# [Source]
>>>>

Coefficient of Drag

Re: Coefficient of Drag

Tom, I do not have the Cd numbers you have requested, but I would like to mention that manufacturers on occasion vary the reference areas when calculating drag coefficients, so make sure you also find out the S so that you're not comparing apples and oranges. Perhaps someone who has followed the automotive aero development more closely can comment on the use of reference areas.

You probably know this already (but maybe someone out there reading doesn't), but it's the total drag in lbs on the vehicle which matters, (Drag = q * S * Cd) not just the coefficient, where q = dynamic pressure = 0.5*denity*velocity*velocity . :)

~Juliet ...who must now go off to class to get piled higher and deeper with equations in compuational aerodynamics / acoustics for rotorcraft (not corvettes unfortunately).




Juliet's 1970 Corvette

Re: Coefficient of Drag

Hi Tom:

I do not have the numbers you seek either but an interesting drag story you might, I hope,, enjoy regarding front end drag relating to new design aerodynamics. I worked with a former British Leland design engineer who was involved in the E type Jaguar project. Seems all the E Type pilot cars, when tested, would clock a consistent 155 mph top end. When released to the public, owners complained of a 150 maximum. Retesting netted the same 155. Engineers scratching their heads everywhere. Turned out to be the British standard license plate on the street cars, i,e, big flat front end surface.

<<<<

# [Work to be completed]
In the forum thread about drag coefficients, why did the E-type Jaguars sold to the public reach only about 150 mph when the pilot cars reached 155? Answer in one to three sentences.

# [Data shown]

>>>>

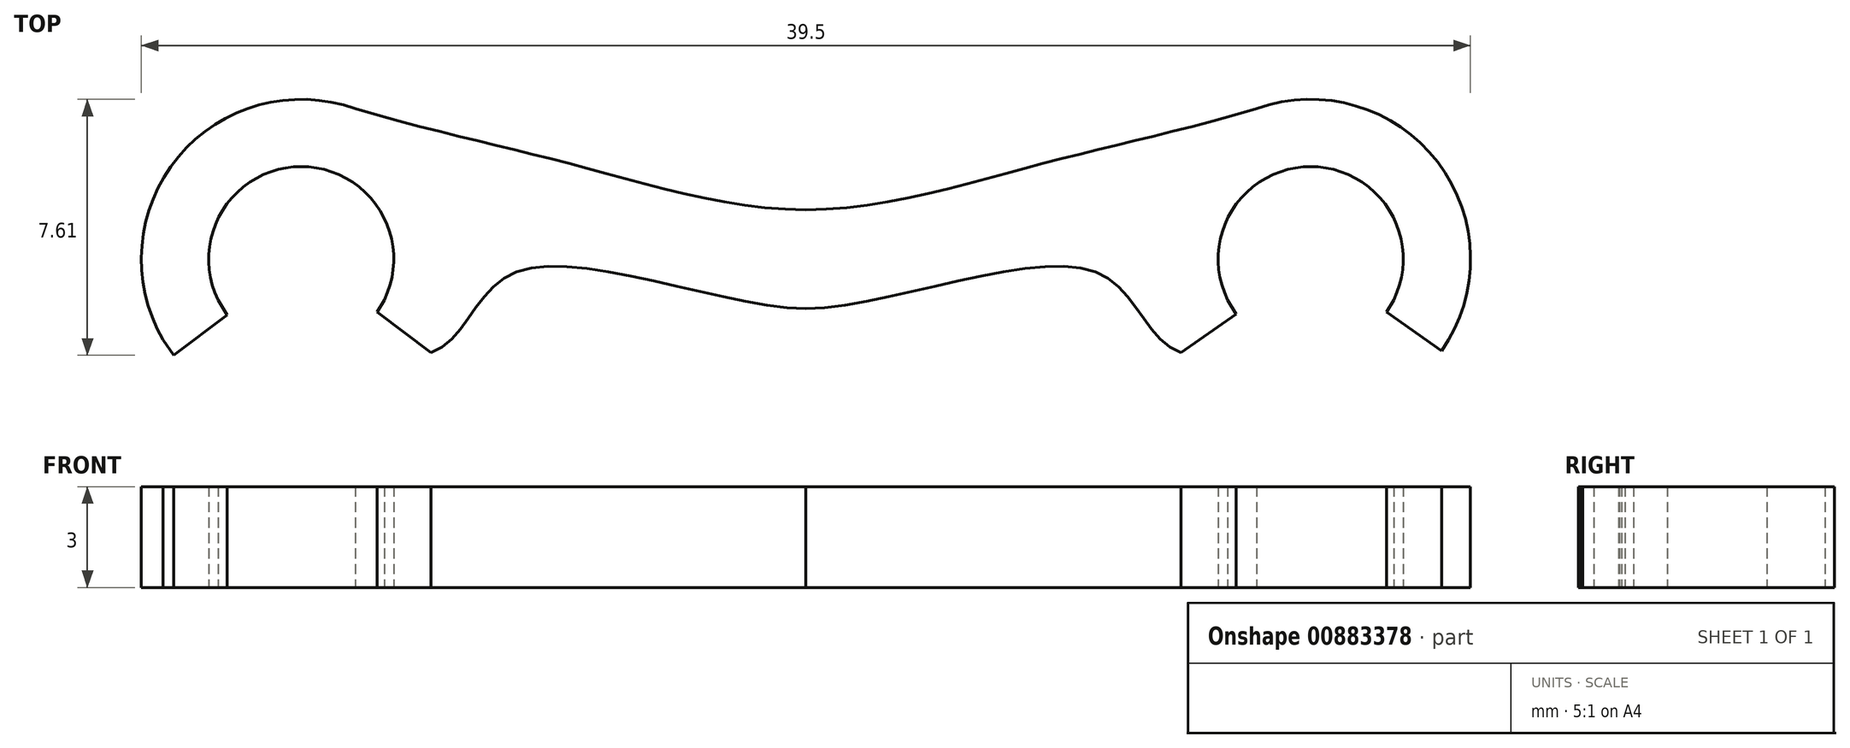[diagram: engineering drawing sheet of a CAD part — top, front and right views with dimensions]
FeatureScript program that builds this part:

<<<<

# [Finished answer]
The street cars carried the British standard license plate, which the pilot cars did not have. The plate added a big flat surface to the front end, and that extra drag cut the top speed.